Update the listing below by replacing every "Identify" with "Locate" and leaving everything else unchanged. Leave the pictures out of your answer.

= Exercise inputs =
= = =

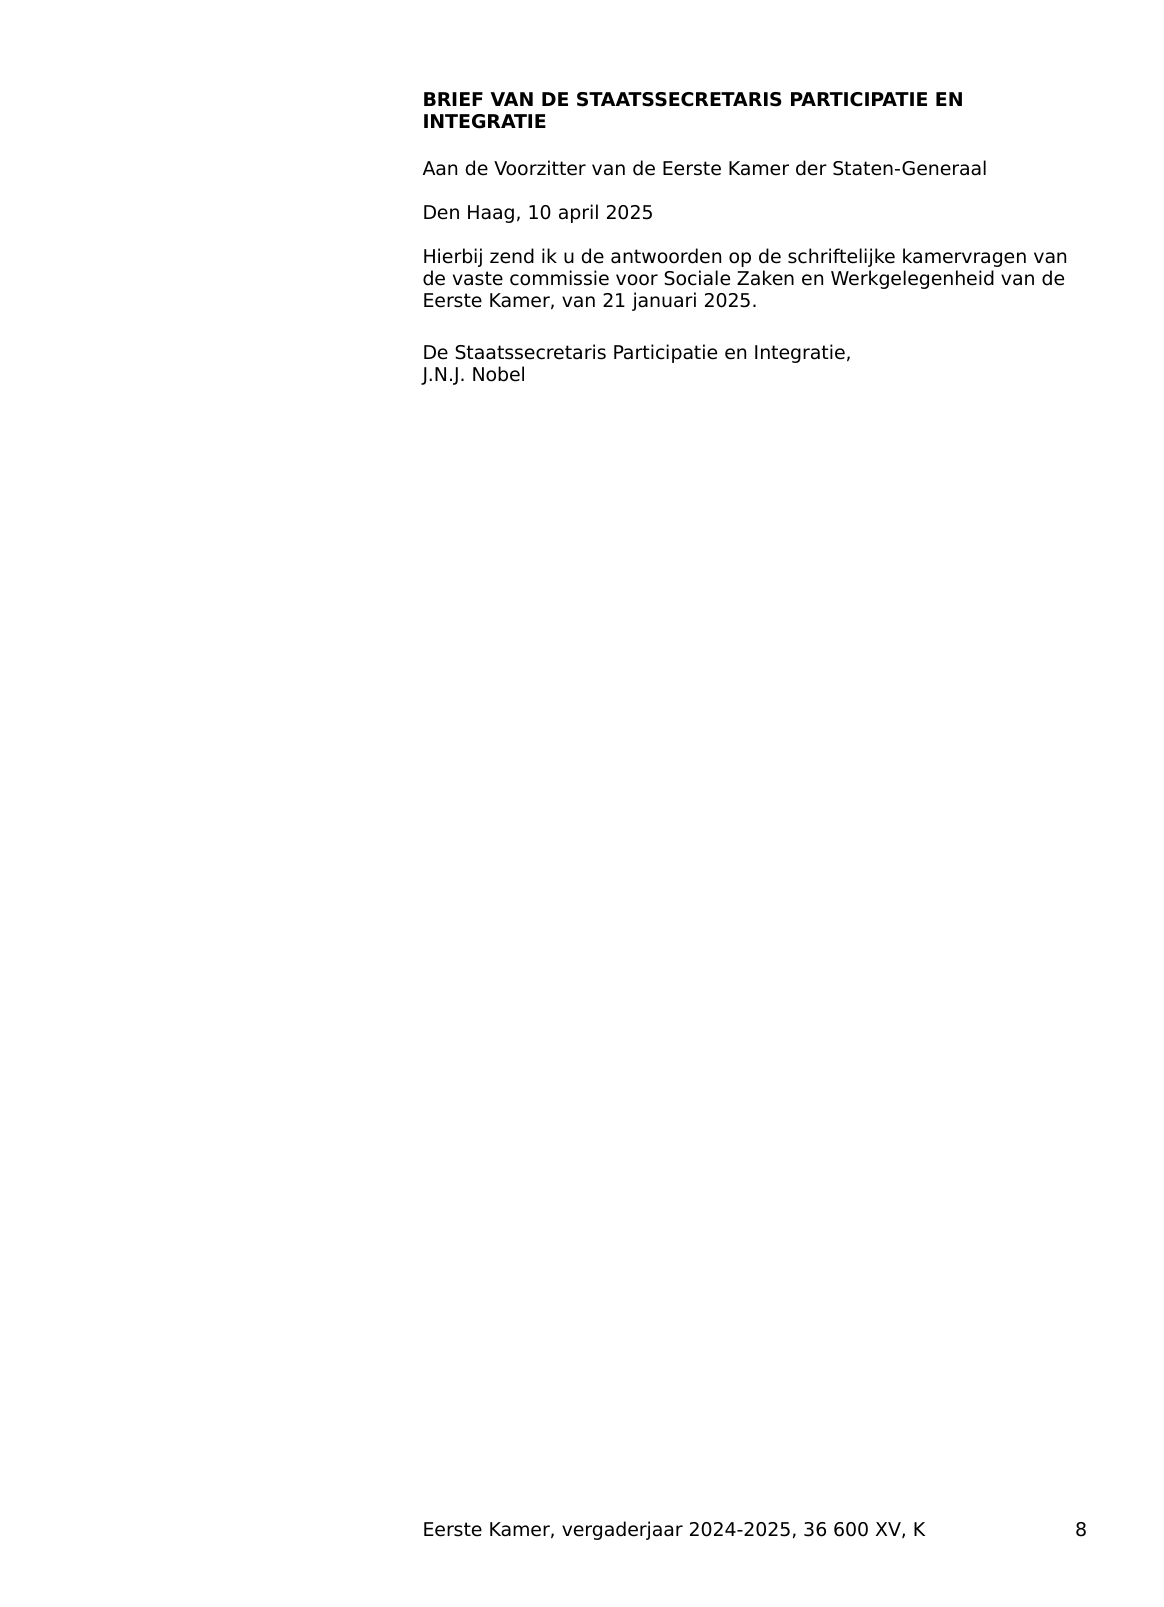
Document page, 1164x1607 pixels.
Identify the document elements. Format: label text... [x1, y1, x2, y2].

text Den Haag, 10 april 2025 [422, 202, 1087, 224]
text Hierbij zend ik u de antwoorden op de schriftelijke kamervragen van de vaste commissie voor Sociale Zaken en Werkgelegenheid van de Eerste Kamer, van 21 januari 2025. [422, 246, 1087, 312]
subtitle BRIEF VAN DE STAATSSECRETARIS PARTICIPATIE EN INTEGRATIE [422, 89, 1087, 133]
text Aan de Voorzitter van de Eerste Kamer der Staten-Generaal [422, 158, 1087, 180]
text De Staatssecretaris Participatie en Integratie, J.N.J. Nobel [422, 342, 1087, 386]
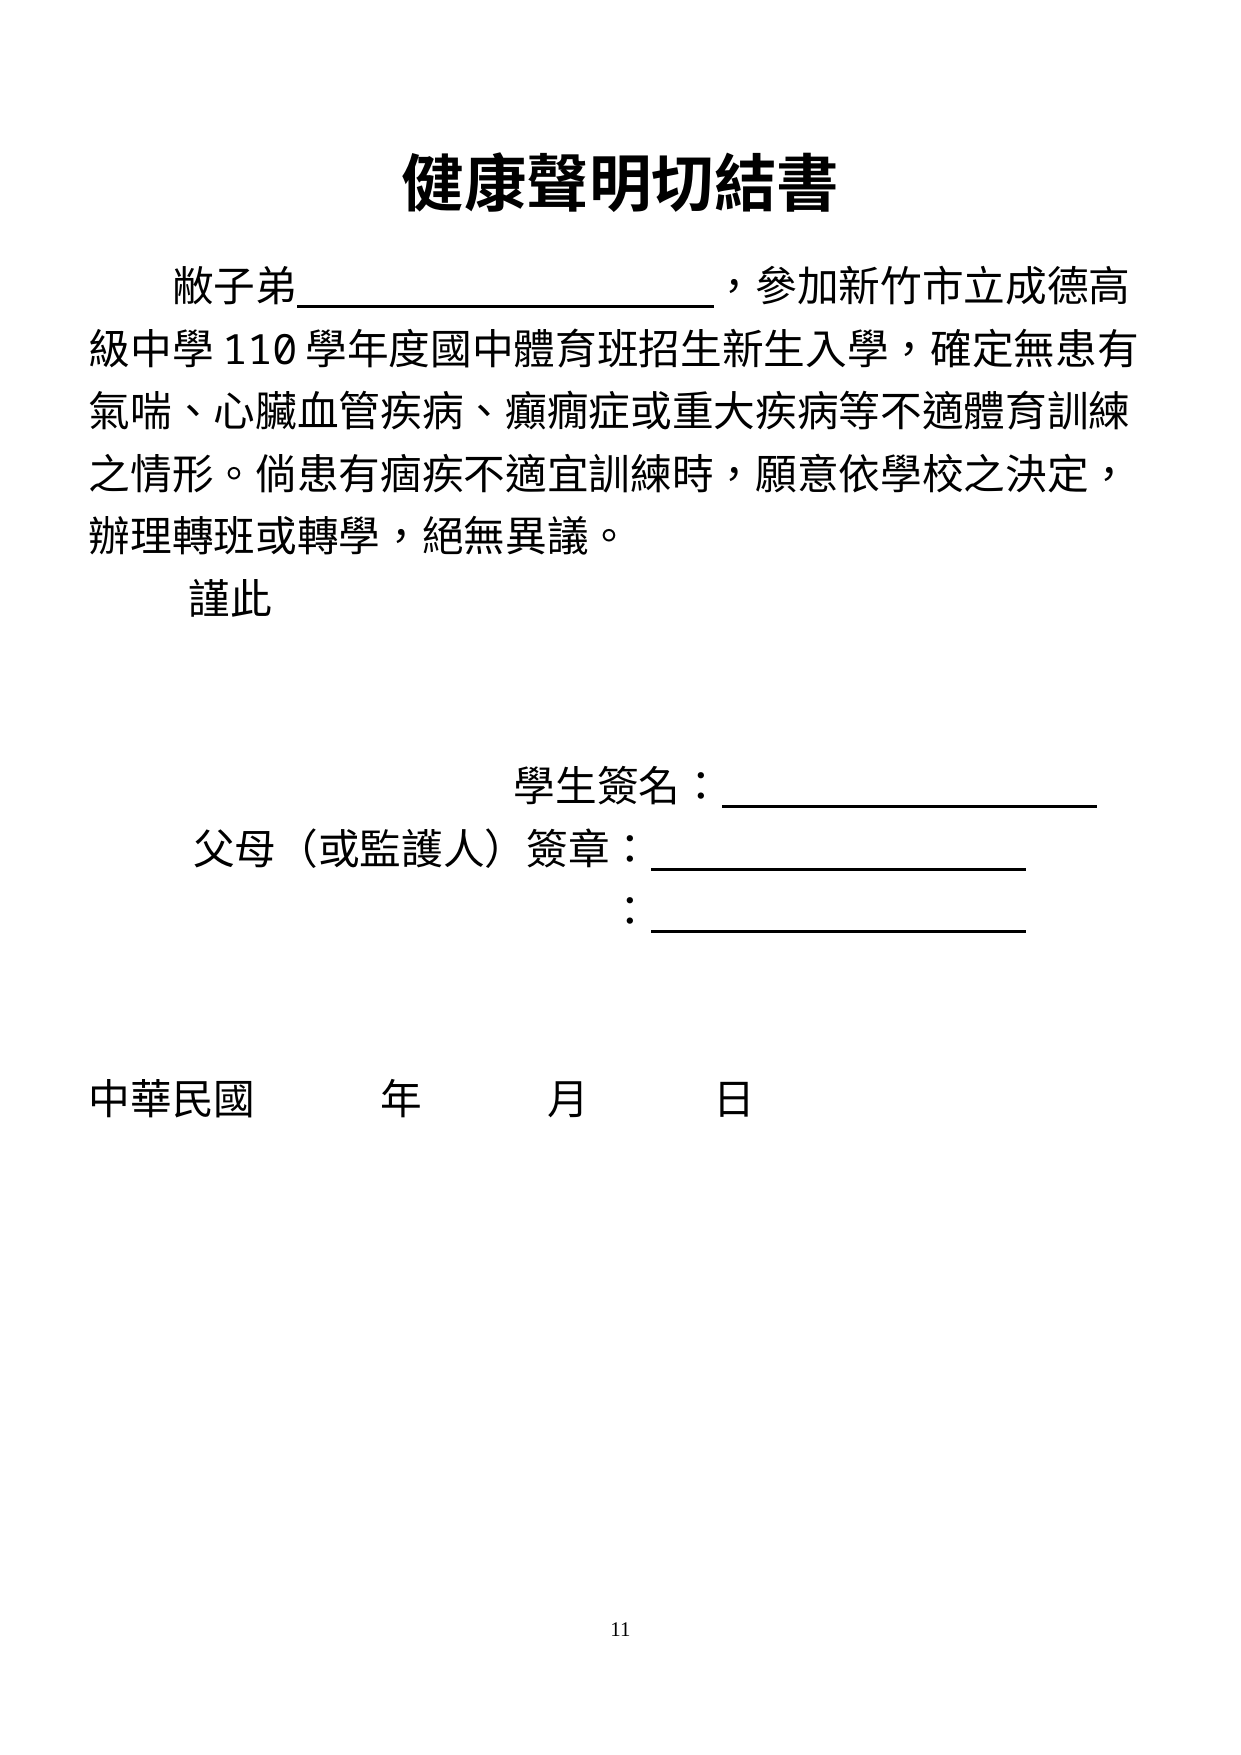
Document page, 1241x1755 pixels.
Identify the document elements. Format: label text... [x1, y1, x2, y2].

text 健康聲明切結書 [89, 107, 1152, 232]
text 父母（或監護人）簽章： [89, 804, 1152, 867]
text ： [89, 867, 1152, 929]
text 學生簽名： [89, 742, 1152, 804]
text 謹此 [89, 554, 1152, 617]
text 敝子弟 ，參加新竹市立成德高級中學110學年度國中體育班招生新生入學，確定無患有氣喘、心臟血管疾病、癲癇症或重大疾病等不適體育訓練之情形。倘患有痼疾不適宜訓練時，願意依學校之決定，辦理轉班或轉學，絕無異議。 [89, 242, 1152, 554]
text 中華民國 年 月 日 [89, 1054, 1152, 1117]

= = =

= Task result =
Document page, 1164x1607 pixels.
Locate the document elements. Format: label text... [x1, y1, x2, y2].

text Den Haag, 10 april 2025 [422, 202, 1087, 224]
text Hierbij zend ik u de antwoorden op de schriftelijke kamervragen van de vaste commissie voor Sociale Zaken en Werkgelegenheid van de Eerste Kamer, van 21 januari 2025. [422, 246, 1087, 312]
subtitle BRIEF VAN DE STAATSSECRETARIS PARTICIPATIE EN INTEGRATIE [422, 89, 1087, 133]
text Aan de Voorzitter van de Eerste Kamer der Staten-Generaal [422, 158, 1087, 180]
text De Staatssecretaris Participatie en Integratie, J.N.J. Nobel [422, 342, 1087, 386]
Document page, 1241x1755 pixels.
Locate the document elements. Format: label text... [x1, y1, x2, y2].

text 健康聲明切結書 [89, 107, 1152, 232]
text 父母（或監護人）簽章： [89, 804, 1152, 867]
text ： [89, 867, 1152, 929]
text 學生簽名： [89, 742, 1152, 804]
text 謹此 [89, 554, 1152, 617]
text 敝子弟 ，參加新竹市立成德高級中學110學年度國中體育班招生新生入學，確定無患有氣喘、心臟血管疾病、癲癇症或重大疾病等不適體育訓練之情形。倘患有痼疾不適宜訓練時，願意依學校之決定，辦理轉班或轉學，絕無異議。 [89, 242, 1152, 554]
text 中華民國 年 月 日 [89, 1054, 1152, 1117]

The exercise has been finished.